[Task requirements] All of the entries are to be printed exactly as they appear.

----------------------------------------

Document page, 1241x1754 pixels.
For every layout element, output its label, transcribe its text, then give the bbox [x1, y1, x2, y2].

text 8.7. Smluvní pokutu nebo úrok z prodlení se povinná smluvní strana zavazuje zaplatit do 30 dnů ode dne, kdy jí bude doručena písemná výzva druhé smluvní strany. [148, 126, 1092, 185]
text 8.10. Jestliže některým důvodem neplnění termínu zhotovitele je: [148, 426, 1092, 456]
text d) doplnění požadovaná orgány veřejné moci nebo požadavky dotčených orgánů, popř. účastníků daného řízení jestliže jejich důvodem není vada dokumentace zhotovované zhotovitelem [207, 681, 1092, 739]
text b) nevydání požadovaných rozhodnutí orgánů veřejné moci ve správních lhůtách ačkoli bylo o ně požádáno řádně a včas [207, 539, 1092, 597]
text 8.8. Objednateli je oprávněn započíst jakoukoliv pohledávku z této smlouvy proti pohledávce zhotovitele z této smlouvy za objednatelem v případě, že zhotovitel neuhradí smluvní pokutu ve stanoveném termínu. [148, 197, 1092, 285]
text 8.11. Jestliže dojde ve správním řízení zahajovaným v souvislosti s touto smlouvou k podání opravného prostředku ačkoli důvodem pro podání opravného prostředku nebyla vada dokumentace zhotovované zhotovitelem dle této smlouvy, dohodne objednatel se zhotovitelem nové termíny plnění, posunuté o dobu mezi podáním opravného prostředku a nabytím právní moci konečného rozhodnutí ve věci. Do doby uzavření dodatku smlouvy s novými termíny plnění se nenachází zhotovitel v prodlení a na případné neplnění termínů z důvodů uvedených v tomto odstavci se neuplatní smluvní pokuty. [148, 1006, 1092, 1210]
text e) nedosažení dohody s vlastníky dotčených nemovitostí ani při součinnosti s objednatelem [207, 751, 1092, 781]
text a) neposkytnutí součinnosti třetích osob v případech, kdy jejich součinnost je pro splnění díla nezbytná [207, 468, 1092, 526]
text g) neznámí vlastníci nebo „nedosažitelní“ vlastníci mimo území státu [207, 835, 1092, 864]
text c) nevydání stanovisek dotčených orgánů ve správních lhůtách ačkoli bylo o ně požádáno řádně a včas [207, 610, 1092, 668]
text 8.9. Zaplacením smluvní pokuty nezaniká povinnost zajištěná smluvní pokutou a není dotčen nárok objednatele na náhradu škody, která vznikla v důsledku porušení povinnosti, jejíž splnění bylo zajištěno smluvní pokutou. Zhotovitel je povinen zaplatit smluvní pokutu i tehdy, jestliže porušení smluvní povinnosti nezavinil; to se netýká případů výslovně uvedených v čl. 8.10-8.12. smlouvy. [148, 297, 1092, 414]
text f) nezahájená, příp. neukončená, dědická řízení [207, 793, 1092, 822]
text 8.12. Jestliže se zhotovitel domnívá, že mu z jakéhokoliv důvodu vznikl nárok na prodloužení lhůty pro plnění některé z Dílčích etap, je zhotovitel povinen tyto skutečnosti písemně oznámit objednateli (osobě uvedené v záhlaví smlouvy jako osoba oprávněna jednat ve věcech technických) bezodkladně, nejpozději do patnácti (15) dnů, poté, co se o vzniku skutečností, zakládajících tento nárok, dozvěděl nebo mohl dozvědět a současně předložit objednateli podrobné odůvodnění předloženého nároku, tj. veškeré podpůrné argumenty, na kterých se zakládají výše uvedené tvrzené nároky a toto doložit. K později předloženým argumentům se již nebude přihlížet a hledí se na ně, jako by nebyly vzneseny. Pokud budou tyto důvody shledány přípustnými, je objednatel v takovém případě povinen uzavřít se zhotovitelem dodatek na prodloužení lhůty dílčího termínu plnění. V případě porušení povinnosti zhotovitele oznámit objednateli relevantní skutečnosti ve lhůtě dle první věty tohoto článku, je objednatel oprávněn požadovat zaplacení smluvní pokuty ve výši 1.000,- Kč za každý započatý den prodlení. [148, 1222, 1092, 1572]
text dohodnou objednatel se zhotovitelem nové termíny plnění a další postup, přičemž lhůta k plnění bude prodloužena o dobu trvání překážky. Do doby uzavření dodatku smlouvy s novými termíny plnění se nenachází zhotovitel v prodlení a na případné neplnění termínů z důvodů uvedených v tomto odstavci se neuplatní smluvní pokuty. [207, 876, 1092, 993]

----------------------------------------

[Response for this exercise]
Document page, 1241x1754 pixels.
For every layout element, output its label, transcribe its text, then give the bbox [x1, y1, x2, y2].

text 8.7. Smluvní pokutu nebo úrok z prodlení se povinná smluvní strana zavazuje zaplatit do 30 dnů ode dne, kdy jí bude doručena písemná výzva druhé smluvní strany. [148, 126, 1092, 185]
text 8.10. Jestliže některým důvodem neplnění termínu zhotovitele je: [148, 426, 1092, 456]
text d) doplnění požadovaná orgány veřejné moci nebo požadavky dotčených orgánů, popř. účastníků daného řízení jestliže jejich důvodem není vada dokumentace zhotovované zhotovitelem [207, 681, 1092, 739]
text b) nevydání požadovaných rozhodnutí orgánů veřejné moci ve správních lhůtách ačkoli bylo o ně požádáno řádně a včas [207, 539, 1092, 597]
text 8.8. Objednateli je oprávněn započíst jakoukoliv pohledávku z této smlouvy proti pohledávce zhotovitele z této smlouvy za objednatelem v případě, že zhotovitel neuhradí smluvní pokutu ve stanoveném termínu. [148, 197, 1092, 285]
text 8.11. Jestliže dojde ve správním řízení zahajovaným v souvislosti s touto smlouvou k podání opravného prostředku ačkoli důvodem pro podání opravného prostředku nebyla vada dokumentace zhotovované zhotovitelem dle této smlouvy, dohodne objednatel se zhotovitelem nové termíny plnění, posunuté o dobu mezi podáním opravného prostředku a nabytím právní moci konečného rozhodnutí ve věci. Do doby uzavření dodatku smlouvy s novými termíny plnění se nenachází zhotovitel v prodlení a na případné neplnění termínů z důvodů uvedených v tomto odstavci se neuplatní smluvní pokuty. [148, 1006, 1092, 1210]
text e) nedosažení dohody s vlastníky dotčených nemovitostí ani při součinnosti s objednatelem [207, 751, 1092, 781]
text a) neposkytnutí součinnosti třetích osob v případech, kdy jejich součinnost je pro splnění díla nezbytná [207, 468, 1092, 526]
text g) neznámí vlastníci nebo „nedosažitelní“ vlastníci mimo území státu [207, 835, 1092, 864]
text c) nevydání stanovisek dotčených orgánů ve správních lhůtách ačkoli bylo o ně požádáno řádně a včas [207, 610, 1092, 668]
text 8.9. Zaplacením smluvní pokuty nezaniká povinnost zajištěná smluvní pokutou a není dotčen nárok objednatele na náhradu škody, která vznikla v důsledku porušení povinnosti, jejíž splnění bylo zajištěno smluvní pokutou. Zhotovitel je povinen zaplatit smluvní pokutu i tehdy, jestliže porušení smluvní povinnosti nezavinil; to se netýká případů výslovně uvedených v čl. 8.10-8.12. smlouvy. [148, 297, 1092, 414]
text f) nezahájená, příp. neukončená, dědická řízení [207, 793, 1092, 822]
text 8.12. Jestliže se zhotovitel domnívá, že mu z jakéhokoliv důvodu vznikl nárok na prodloužení lhůty pro plnění některé z Dílčích etap, je zhotovitel povinen tyto skutečnosti písemně oznámit objednateli (osobě uvedené v záhlaví smlouvy jako osoba oprávněna jednat ve věcech technických) bezodkladně, nejpozději do patnácti (15) dnů, poté, co se o vzniku skutečností, zakládajících tento nárok, dozvěděl nebo mohl dozvědět a současně předložit objednateli podrobné odůvodnění předloženého nároku, tj. veškeré podpůrné argumenty, na kterých se zakládají výše uvedené tvrzené nároky a toto doložit. K později předloženým argumentům se již nebude přihlížet a hledí se na ně, jako by nebyly vzneseny. Pokud budou tyto důvody shledány přípustnými, je objednatel v takovém případě povinen uzavřít se zhotovitelem dodatek na prodloužení lhůty dílčího termínu plnění. V případě porušení povinnosti zhotovitele oznámit objednateli relevantní skutečnosti ve lhůtě dle první věty tohoto článku, je objednatel oprávněn požadovat zaplacení smluvní pokuty ve výši 1.000,- Kč za každý započatý den prodlení. [148, 1222, 1092, 1572]
text dohodnou objednatel se zhotovitelem nové termíny plnění a další postup, přičemž lhůta k plnění bude prodloužena o dobu trvání překážky. Do doby uzavření dodatku smlouvy s novými termíny plnění se nenachází zhotovitel v prodlení a na případné neplnění termínů z důvodů uvedených v tomto odstavci se neuplatní smluvní pokuty. [207, 876, 1092, 993]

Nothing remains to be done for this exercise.